**Try it**
The expected output is exactly the lines below, starting at the line with "Figure 9. Stress" and ending at the line with "Fig. 2 CD44", both included; no other line belongs in it.

**Records shown**
=== Begin Enclosure ===
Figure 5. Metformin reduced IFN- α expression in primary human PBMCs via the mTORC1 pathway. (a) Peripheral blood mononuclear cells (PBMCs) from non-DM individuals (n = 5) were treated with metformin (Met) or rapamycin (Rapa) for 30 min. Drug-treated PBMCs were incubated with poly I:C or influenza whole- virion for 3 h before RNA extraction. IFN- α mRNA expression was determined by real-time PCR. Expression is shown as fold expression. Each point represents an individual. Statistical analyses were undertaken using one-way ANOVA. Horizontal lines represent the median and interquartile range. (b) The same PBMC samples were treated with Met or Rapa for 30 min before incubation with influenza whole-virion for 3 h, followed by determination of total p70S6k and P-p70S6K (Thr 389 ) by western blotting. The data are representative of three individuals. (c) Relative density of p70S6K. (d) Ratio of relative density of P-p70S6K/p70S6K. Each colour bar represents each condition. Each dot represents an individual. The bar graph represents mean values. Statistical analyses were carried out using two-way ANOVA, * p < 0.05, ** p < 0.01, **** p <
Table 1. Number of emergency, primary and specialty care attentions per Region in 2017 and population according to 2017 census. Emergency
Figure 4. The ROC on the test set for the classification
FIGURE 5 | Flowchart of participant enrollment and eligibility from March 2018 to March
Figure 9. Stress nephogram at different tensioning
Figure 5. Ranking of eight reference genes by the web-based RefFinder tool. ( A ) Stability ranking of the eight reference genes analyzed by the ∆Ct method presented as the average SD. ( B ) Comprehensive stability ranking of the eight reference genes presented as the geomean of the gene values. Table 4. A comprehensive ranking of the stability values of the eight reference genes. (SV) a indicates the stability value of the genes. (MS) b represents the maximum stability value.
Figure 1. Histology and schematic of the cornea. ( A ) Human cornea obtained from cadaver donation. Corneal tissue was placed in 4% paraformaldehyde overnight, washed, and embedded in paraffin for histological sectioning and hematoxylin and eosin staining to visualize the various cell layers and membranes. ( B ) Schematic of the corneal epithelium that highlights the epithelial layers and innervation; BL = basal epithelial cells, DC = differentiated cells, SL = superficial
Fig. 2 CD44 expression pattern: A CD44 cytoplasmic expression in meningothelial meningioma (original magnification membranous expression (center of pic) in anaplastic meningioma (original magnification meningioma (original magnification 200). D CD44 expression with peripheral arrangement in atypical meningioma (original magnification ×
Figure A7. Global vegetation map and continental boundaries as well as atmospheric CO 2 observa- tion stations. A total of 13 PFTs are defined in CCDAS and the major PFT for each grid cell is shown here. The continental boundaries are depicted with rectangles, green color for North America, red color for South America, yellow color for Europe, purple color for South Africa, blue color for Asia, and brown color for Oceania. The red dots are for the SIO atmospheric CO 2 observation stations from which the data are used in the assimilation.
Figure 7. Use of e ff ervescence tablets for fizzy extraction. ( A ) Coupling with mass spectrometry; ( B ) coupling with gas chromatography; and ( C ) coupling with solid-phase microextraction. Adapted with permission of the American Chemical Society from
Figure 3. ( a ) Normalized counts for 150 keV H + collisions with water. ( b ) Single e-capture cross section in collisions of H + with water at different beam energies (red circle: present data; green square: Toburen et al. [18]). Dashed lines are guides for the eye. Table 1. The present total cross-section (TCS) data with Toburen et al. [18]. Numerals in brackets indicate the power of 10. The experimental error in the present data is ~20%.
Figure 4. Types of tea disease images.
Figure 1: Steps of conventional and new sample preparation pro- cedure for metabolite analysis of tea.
=== End Enclosure ===
**Reply**
Figure 9. Stress nephogram at different tensioning
Figure 5. Ranking of eight reference genes by the web-based RefFinder tool. ( A ) Stability ranking of the eight reference genes analyzed by the ∆Ct method presented as the average SD. ( B ) Comprehensive stability ranking of the eight reference genes presented as the geomean of the gene values. Table 4. A comprehensive ranking of the stability values of the eight reference genes. (SV) a indicates the stability value of the genes. (MS) b represents the maximum stability value.
Figure 1. Histology and schematic of the cornea. ( A ) Human cornea obtained from cadaver donation. Corneal tissue was placed in 4% paraformaldehyde overnight, washed, and embedded in paraffin for histological sectioning and hematoxylin and eosin staining to visualize the various cell layers and membranes. ( B ) Schematic of the corneal epithelium that highlights the epithelial layers and innervation; BL = basal epithelial cells, DC = differentiated cells, SL = superficial
Fig. 2 CD44 expression pattern: A CD44 cytoplasmic expression in meningothelial meningioma (original magnification membranous expression (center of pic) in anaplastic meningioma (original magnification meningioma (original magnification 200). D CD44 expression with peripheral arrangement in atypical meningioma (original magnification ×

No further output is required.